§ **What the exercise asks**:
Which of the lines in the listing that follows hold "Left"? Pull each one out.

§ **Provided information**:
● ● ●
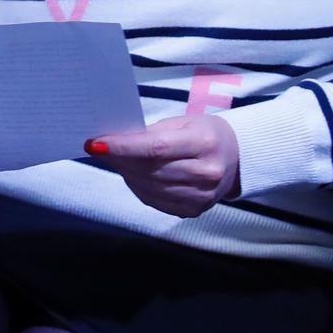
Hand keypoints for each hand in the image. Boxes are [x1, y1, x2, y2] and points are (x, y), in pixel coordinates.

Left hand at [89, 115, 241, 217]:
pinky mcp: (196, 210)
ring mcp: (203, 196)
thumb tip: (112, 142)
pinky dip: (138, 187)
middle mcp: (207, 172)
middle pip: (149, 170)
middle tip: (99, 148)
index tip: (95, 143)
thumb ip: (150, 133)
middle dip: (118, 159)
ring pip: (149, 188)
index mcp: (204, 143)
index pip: (155, 148)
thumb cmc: (203, 133)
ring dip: (125, 174)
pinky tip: (134, 175)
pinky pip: (155, 201)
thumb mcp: (181, 123)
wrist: (237, 158)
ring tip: (116, 160)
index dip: (122, 147)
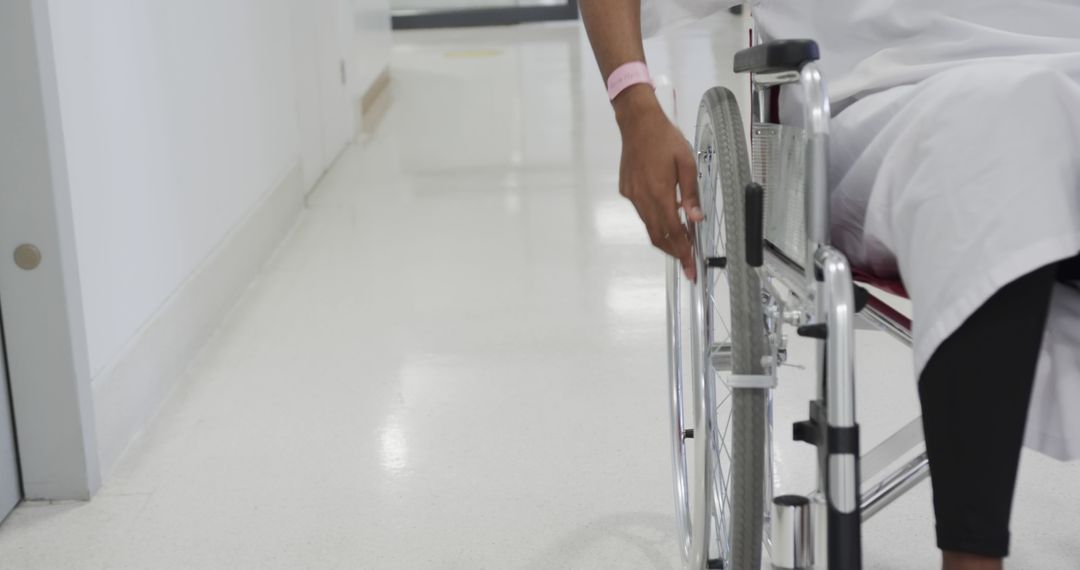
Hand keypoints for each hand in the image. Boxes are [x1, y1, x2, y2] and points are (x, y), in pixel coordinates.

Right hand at [614, 85, 702, 280]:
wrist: (637, 123)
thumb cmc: (665, 139)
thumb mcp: (686, 163)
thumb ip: (691, 193)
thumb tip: (696, 219)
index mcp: (660, 193)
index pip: (673, 232)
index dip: (683, 252)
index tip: (691, 269)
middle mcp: (643, 199)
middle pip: (658, 236)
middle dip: (674, 252)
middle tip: (688, 264)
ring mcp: (632, 196)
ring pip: (649, 227)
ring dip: (665, 238)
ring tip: (682, 242)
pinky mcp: (627, 190)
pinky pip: (643, 212)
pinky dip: (656, 221)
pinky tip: (667, 215)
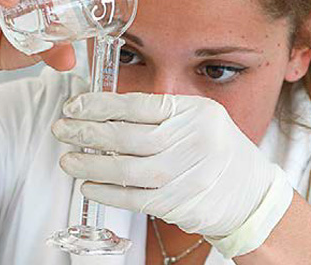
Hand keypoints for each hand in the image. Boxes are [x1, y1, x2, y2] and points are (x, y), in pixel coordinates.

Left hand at [53, 92, 294, 257]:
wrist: (249, 193)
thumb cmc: (216, 150)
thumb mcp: (199, 118)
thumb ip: (159, 114)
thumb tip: (103, 112)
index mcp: (195, 112)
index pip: (138, 105)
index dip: (100, 105)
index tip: (74, 106)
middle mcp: (193, 141)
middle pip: (128, 137)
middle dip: (88, 132)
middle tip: (62, 130)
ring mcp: (187, 175)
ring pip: (127, 169)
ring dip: (91, 164)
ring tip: (67, 159)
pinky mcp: (179, 204)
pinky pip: (134, 198)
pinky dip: (106, 192)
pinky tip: (88, 185)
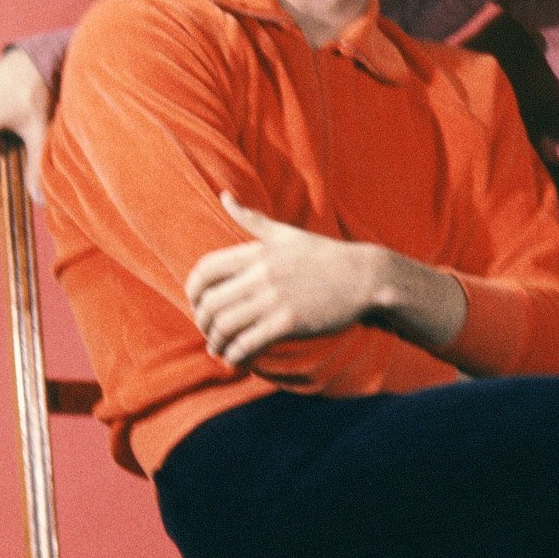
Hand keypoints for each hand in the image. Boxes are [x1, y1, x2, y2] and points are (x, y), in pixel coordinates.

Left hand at [185, 195, 439, 369]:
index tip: (198, 306)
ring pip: (226, 327)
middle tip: (210, 334)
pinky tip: (238, 361)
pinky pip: (249, 343)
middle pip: (211, 304)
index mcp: (256, 252)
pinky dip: (237, 356)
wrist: (365, 277)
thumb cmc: (325, 256)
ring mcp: (274, 299)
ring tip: (221, 351)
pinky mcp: (289, 322)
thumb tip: (223, 196)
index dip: (193, 292)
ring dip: (217, 344)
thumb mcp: (285, 233)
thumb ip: (251, 218)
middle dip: (203, 324)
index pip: (205, 270)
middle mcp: (261, 274)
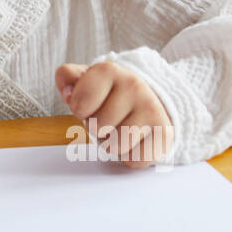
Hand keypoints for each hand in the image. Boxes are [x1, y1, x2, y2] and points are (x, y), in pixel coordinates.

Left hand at [55, 62, 174, 168]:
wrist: (149, 98)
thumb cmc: (109, 93)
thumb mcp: (84, 79)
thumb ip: (67, 78)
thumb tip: (67, 92)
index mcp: (108, 71)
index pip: (79, 104)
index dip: (79, 110)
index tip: (89, 104)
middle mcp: (133, 85)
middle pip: (96, 128)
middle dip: (97, 128)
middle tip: (109, 117)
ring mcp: (151, 109)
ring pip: (114, 147)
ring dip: (113, 144)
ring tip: (121, 127)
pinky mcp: (164, 133)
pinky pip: (133, 160)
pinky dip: (130, 156)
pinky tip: (135, 139)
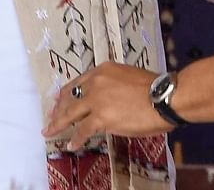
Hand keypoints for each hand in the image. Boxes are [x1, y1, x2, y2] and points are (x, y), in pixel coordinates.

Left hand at [45, 63, 172, 149]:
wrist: (163, 97)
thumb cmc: (154, 87)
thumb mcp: (128, 76)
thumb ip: (113, 85)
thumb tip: (108, 100)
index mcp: (103, 70)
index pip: (78, 82)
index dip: (67, 93)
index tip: (61, 99)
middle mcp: (95, 82)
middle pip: (70, 97)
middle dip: (58, 109)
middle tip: (50, 117)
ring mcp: (96, 100)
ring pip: (71, 113)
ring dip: (58, 124)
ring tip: (50, 131)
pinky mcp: (100, 117)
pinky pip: (82, 130)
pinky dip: (75, 138)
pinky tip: (72, 144)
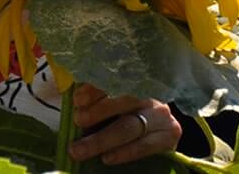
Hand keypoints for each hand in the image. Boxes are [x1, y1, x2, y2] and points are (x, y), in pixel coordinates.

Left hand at [67, 84, 181, 164]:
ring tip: (79, 149)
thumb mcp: (110, 104)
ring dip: (101, 139)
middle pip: (123, 101)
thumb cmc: (123, 116)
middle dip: (97, 112)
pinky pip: (144, 146)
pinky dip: (124, 153)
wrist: (155, 136)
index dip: (95, 89)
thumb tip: (69, 102)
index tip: (77, 100)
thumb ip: (94, 100)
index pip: (115, 80)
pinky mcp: (169, 135)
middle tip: (77, 121)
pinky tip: (107, 158)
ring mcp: (162, 115)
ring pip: (129, 126)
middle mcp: (150, 95)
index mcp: (134, 81)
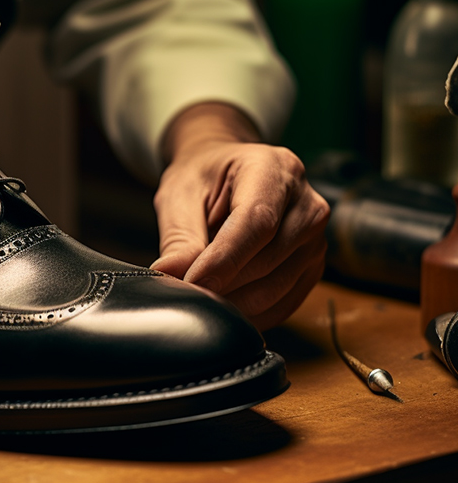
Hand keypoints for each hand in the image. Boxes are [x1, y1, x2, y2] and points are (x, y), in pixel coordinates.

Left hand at [150, 103, 329, 330]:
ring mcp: (315, 239)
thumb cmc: (203, 181)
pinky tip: (223, 303)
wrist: (226, 177)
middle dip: (222, 284)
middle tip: (185, 293)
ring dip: (234, 302)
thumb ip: (179, 237)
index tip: (192, 283)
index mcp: (272, 169)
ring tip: (201, 294)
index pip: (257, 222)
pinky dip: (250, 313)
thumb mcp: (180, 196)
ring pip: (276, 288)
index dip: (223, 259)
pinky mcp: (312, 268)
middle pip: (267, 259)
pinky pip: (284, 304)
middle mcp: (306, 204)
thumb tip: (168, 274)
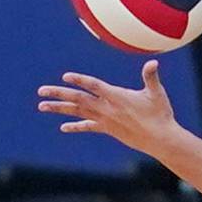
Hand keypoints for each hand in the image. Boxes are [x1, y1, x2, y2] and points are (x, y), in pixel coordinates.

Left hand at [37, 61, 184, 155]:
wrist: (160, 139)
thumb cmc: (161, 114)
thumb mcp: (157, 93)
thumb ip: (151, 76)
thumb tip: (153, 62)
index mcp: (117, 96)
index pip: (95, 86)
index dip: (80, 80)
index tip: (66, 77)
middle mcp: (107, 108)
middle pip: (79, 99)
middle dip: (59, 94)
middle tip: (40, 91)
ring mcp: (106, 120)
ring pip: (78, 112)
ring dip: (59, 108)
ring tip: (42, 106)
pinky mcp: (108, 129)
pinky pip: (88, 127)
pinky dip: (75, 126)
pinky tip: (63, 127)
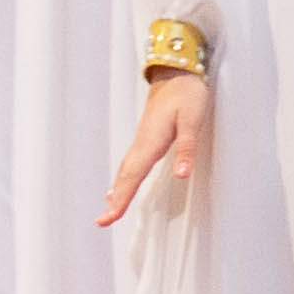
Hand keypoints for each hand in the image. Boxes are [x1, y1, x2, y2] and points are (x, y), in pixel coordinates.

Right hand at [97, 69, 211, 225]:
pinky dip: (123, 178)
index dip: (121, 199)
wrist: (177, 70)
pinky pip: (131, 163)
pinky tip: (119, 186)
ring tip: (108, 211)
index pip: (133, 177)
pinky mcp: (147, 136)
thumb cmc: (187, 94)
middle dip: (115, 200)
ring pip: (126, 170)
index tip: (108, 218)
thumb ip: (186, 148)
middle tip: (101, 222)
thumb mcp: (192, 120)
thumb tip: (181, 175)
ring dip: (118, 191)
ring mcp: (142, 140)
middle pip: (125, 177)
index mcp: (151, 142)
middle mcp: (142, 143)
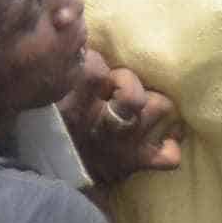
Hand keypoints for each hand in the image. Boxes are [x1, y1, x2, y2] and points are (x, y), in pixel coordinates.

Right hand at [63, 44, 183, 185]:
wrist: (55, 180)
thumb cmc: (55, 130)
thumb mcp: (50, 100)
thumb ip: (66, 72)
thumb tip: (81, 42)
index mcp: (74, 105)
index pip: (96, 71)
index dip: (100, 64)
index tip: (97, 71)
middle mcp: (101, 124)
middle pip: (133, 93)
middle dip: (130, 83)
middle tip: (122, 88)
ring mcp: (123, 145)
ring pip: (159, 108)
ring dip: (157, 104)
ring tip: (148, 105)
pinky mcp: (136, 162)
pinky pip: (168, 155)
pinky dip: (171, 145)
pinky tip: (166, 138)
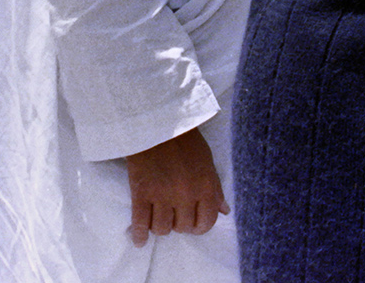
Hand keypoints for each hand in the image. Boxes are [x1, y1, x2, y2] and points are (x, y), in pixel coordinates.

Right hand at [125, 127, 227, 246]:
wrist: (158, 125)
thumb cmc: (186, 141)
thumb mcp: (208, 163)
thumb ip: (216, 190)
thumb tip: (224, 211)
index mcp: (206, 187)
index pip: (206, 222)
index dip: (200, 227)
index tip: (193, 226)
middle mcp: (186, 195)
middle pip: (183, 227)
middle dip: (179, 224)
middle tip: (174, 217)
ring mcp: (162, 195)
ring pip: (162, 228)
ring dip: (161, 227)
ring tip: (159, 220)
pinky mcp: (141, 193)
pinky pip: (141, 223)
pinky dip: (140, 235)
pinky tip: (140, 240)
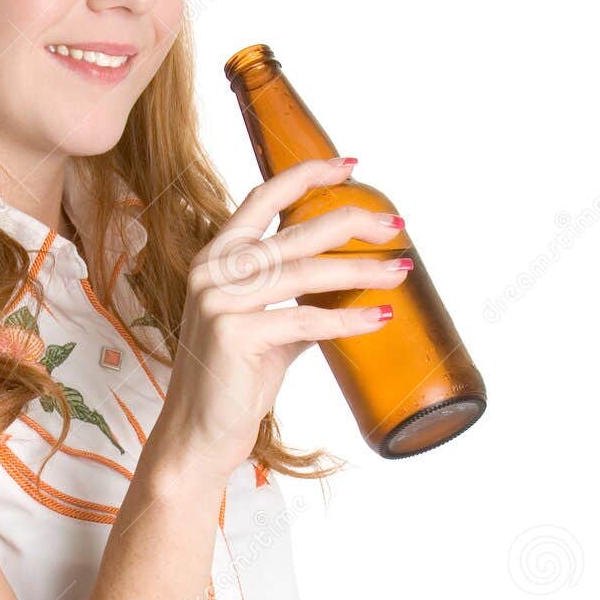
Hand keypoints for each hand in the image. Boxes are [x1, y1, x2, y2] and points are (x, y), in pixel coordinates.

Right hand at [147, 158, 412, 489]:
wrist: (198, 434)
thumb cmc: (231, 381)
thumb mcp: (265, 328)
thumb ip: (296, 301)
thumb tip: (350, 285)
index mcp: (215, 258)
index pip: (263, 197)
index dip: (308, 175)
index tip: (351, 165)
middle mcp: (212, 271)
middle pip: (296, 231)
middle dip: (354, 223)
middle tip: (397, 227)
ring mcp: (219, 301)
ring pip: (307, 273)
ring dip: (362, 271)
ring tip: (401, 273)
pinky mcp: (234, 334)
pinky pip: (307, 320)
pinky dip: (349, 318)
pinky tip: (379, 316)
● ● ●
§ **Exercise solution**:
Left hand at [89, 115, 241, 217]:
Left hand at [53, 92, 294, 257]:
Left hand at [185, 195, 439, 369]:
Left hand at [55, 62, 174, 168]:
Left hand at [45, 63, 172, 149]:
Left hand at [67, 84, 181, 164]:
Left hand at [150, 103, 329, 330]:
Left hand at [37, 61, 184, 155]:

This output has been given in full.